■ Request: Without the pictures, reproduce the records that follow exactly.

■ Available data:
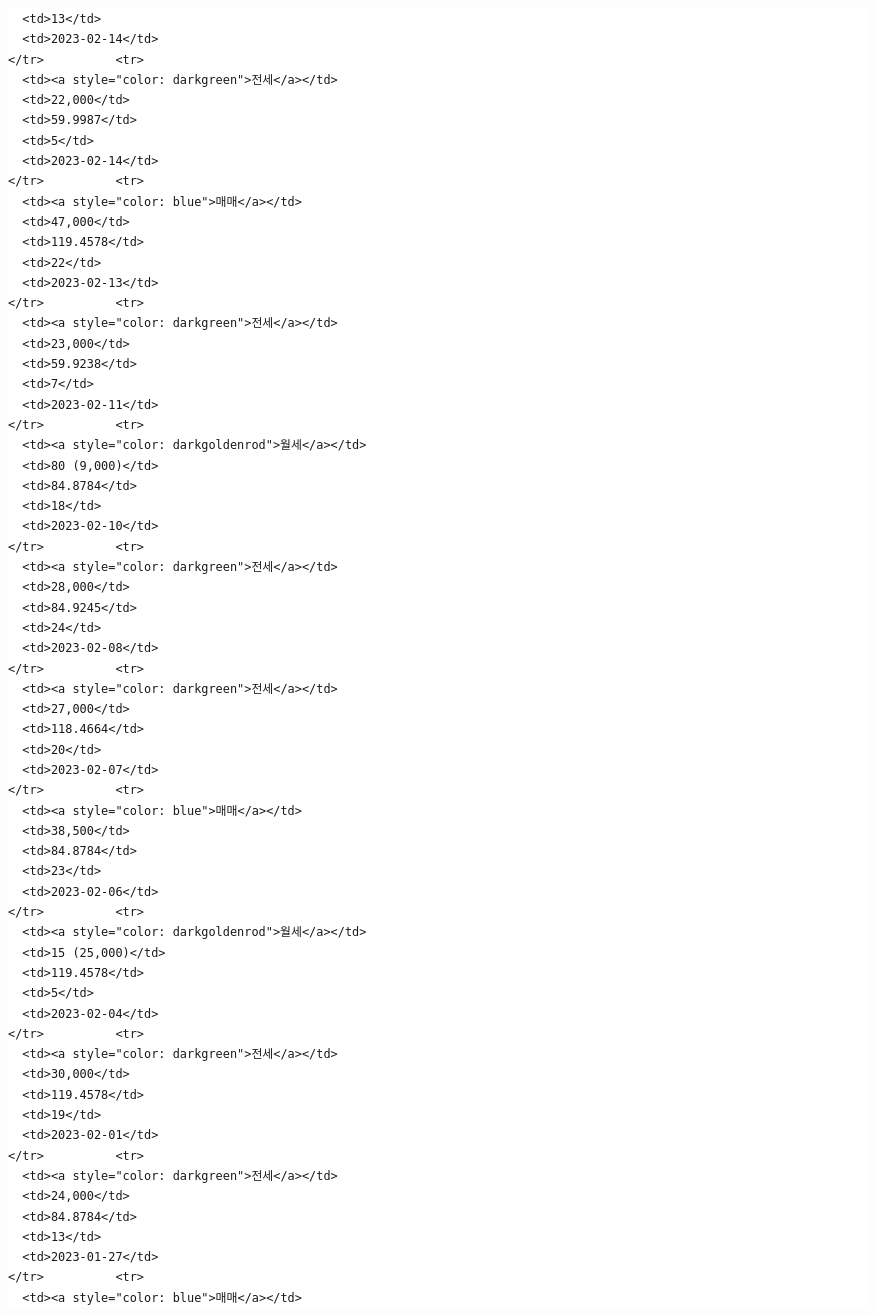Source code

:       <td>13</td>
      <td>2023-02-14</td>
    </tr>          <tr>
      <td><a style="color: darkgreen">전세</a></td>
      <td>22,000</td>
      <td>59.9987</td>
      <td>5</td>
      <td>2023-02-14</td>
    </tr>          <tr>
      <td><a style="color: blue">매매</a></td>
      <td>47,000</td>
      <td>119.4578</td>
      <td>22</td>
      <td>2023-02-13</td>
    </tr>          <tr>
      <td><a style="color: darkgreen">전세</a></td>
      <td>23,000</td>
      <td>59.9238</td>
      <td>7</td>
      <td>2023-02-11</td>
    </tr>          <tr>
      <td><a style="color: darkgoldenrod">월세</a></td>
      <td>80 (9,000)</td>
      <td>84.8784</td>
      <td>18</td>
      <td>2023-02-10</td>
    </tr>          <tr>
      <td><a style="color: darkgreen">전세</a></td>
      <td>28,000</td>
      <td>84.9245</td>
      <td>24</td>
      <td>2023-02-08</td>
    </tr>          <tr>
      <td><a style="color: darkgreen">전세</a></td>
      <td>27,000</td>
      <td>118.4664</td>
      <td>20</td>
      <td>2023-02-07</td>
    </tr>          <tr>
      <td><a style="color: blue">매매</a></td>
      <td>38,500</td>
      <td>84.8784</td>
      <td>23</td>
      <td>2023-02-06</td>
    </tr>          <tr>
      <td><a style="color: darkgoldenrod">월세</a></td>
      <td>15 (25,000)</td>
      <td>119.4578</td>
      <td>5</td>
      <td>2023-02-04</td>
    </tr>          <tr>
      <td><a style="color: darkgreen">전세</a></td>
      <td>30,000</td>
      <td>119.4578</td>
      <td>19</td>
      <td>2023-02-01</td>
    </tr>          <tr>
      <td><a style="color: darkgreen">전세</a></td>
      <td>24,000</td>
      <td>84.8784</td>
      <td>13</td>
      <td>2023-01-27</td>
    </tr>          <tr>
      <td><a style="color: blue">매매</a></td>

■ Result of the task:
Source code

:       <td>13</td>
      <td>2023-02-14</td>
    </tr>          <tr>
      <td><a style="color: darkgreen">전세</a></td>
      <td>22,000</td>
      <td>59.9987</td>
      <td>5</td>
      <td>2023-02-14</td>
    </tr>          <tr>
      <td><a style="color: blue">매매</a></td>
      <td>47,000</td>
      <td>119.4578</td>
      <td>22</td>
      <td>2023-02-13</td>
    </tr>          <tr>
      <td><a style="color: darkgreen">전세</a></td>
      <td>23,000</td>
      <td>59.9238</td>
      <td>7</td>
      <td>2023-02-11</td>
    </tr>          <tr>
      <td><a style="color: darkgoldenrod">월세</a></td>
      <td>80 (9,000)</td>
      <td>84.8784</td>
      <td>18</td>
      <td>2023-02-10</td>
    </tr>          <tr>
      <td><a style="color: darkgreen">전세</a></td>
      <td>28,000</td>
      <td>84.9245</td>
      <td>24</td>
      <td>2023-02-08</td>
    </tr>          <tr>
      <td><a style="color: darkgreen">전세</a></td>
      <td>27,000</td>
      <td>118.4664</td>
      <td>20</td>
      <td>2023-02-07</td>
    </tr>          <tr>
      <td><a style="color: blue">매매</a></td>
      <td>38,500</td>
      <td>84.8784</td>
      <td>23</td>
      <td>2023-02-06</td>
    </tr>          <tr>
      <td><a style="color: darkgoldenrod">월세</a></td>
      <td>15 (25,000)</td>
      <td>119.4578</td>
      <td>5</td>
      <td>2023-02-04</td>
    </tr>          <tr>
      <td><a style="color: darkgreen">전세</a></td>
      <td>30,000</td>
      <td>119.4578</td>
      <td>19</td>
      <td>2023-02-01</td>
    </tr>          <tr>
      <td><a style="color: darkgreen">전세</a></td>
      <td>24,000</td>
      <td>84.8784</td>
      <td>13</td>
      <td>2023-01-27</td>
    </tr>          <tr>
      <td><a style="color: blue">매매</a></td>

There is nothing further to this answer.